OK, because we have 2010 films on the brain — yes, we still have a few more Most Anticipated Films of 2010 pieces hitting this week — we were just wondering about Gaspar Noé’s experimental surrealist, mindbender “Enter The Void.” The picture is about a drug-dealing teen who is killed in Japan, then reappears as a ghost to watch over his sister. The picture played at Cannes in 2009 to very mixed reviews. Most critics thought the film was self-indulgent trash and the rare critic — like the A/V Club’s Mike D’Angelo — thought it was a masterpiece of experimental cinema.
Well, despite its shaky reception, the divisive film has been picked up by IFC Films, which is pretty great news because it’s almost 3 hours long, reportedly was not trimmed in length and had played several festivals in hopes of being picked up with no one actually biting until now (honestly, we were a bit worried it was never coming out). The challenging-sounding picture will be released via IFC’s IN Theaters theatrical and VOD day-and-date platform, but to us it sounds like something you need to see on the big screen if you can.
We’re very curious still, but our own TIFF contributor Sam Mac saw it in Toronto this year and he loathed it writing that ultimately, “Noe pushes and pushes for us to give up on his film, as it follows one strange, ill-informed tangent after another. And, eventually, we do just that.”

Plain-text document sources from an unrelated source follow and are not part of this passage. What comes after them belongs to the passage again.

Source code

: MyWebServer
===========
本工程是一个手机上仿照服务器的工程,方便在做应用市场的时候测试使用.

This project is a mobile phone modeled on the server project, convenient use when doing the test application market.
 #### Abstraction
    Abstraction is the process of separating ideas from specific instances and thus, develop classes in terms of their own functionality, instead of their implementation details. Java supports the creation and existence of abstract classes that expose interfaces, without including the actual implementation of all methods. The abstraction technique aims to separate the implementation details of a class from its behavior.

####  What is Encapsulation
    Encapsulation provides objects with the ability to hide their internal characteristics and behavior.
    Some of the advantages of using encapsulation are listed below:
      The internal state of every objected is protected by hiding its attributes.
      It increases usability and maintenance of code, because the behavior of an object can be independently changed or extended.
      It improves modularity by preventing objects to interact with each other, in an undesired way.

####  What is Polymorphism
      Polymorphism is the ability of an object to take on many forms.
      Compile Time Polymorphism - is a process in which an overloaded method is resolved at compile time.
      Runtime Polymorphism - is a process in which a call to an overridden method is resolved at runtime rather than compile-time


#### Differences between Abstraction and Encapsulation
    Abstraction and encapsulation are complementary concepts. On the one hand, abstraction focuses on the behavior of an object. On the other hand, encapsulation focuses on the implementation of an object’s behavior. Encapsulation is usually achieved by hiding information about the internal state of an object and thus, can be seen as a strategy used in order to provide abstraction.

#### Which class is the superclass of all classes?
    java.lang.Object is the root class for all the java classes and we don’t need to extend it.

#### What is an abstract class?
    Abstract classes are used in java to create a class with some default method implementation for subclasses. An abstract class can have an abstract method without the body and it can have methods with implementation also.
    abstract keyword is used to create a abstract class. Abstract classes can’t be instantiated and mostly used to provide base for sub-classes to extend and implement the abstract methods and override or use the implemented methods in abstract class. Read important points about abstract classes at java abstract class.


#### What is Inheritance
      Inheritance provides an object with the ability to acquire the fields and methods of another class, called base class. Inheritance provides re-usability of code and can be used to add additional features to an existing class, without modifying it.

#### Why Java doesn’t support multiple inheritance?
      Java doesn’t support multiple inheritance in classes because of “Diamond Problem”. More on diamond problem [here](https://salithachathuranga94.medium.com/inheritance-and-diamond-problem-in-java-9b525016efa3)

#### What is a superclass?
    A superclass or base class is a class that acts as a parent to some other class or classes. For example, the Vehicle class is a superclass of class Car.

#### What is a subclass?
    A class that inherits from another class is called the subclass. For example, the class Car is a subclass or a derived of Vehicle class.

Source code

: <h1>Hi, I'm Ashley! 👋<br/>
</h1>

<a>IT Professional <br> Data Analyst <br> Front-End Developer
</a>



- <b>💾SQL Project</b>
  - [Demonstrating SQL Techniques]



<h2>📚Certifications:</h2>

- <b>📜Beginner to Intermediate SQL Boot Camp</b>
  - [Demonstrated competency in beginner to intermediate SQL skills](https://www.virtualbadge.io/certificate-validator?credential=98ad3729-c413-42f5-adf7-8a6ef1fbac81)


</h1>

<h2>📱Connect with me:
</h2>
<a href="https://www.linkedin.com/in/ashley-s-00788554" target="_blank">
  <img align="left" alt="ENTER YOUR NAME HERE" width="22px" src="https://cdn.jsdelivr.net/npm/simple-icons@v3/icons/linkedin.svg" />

And we must say, Mac generally has a high tolerance for arty and experimental cinema so that doesn’t exactly bode well. In fact, we totally trust him, yet since we’re suckers for punishment, we’ll go see it because… well, it just sounds too damn crazy not to. But we may bring a pillow regardless.
“Enter The Void” stars Nathaniel Brown as the small time drug dealer who promises to protect his little sister, a nightclub stripper — Paz de la Huerta, the very naked female from “The Limits of Control.” There’s no official date when the picture will arrive yet, but they just brokered the deal.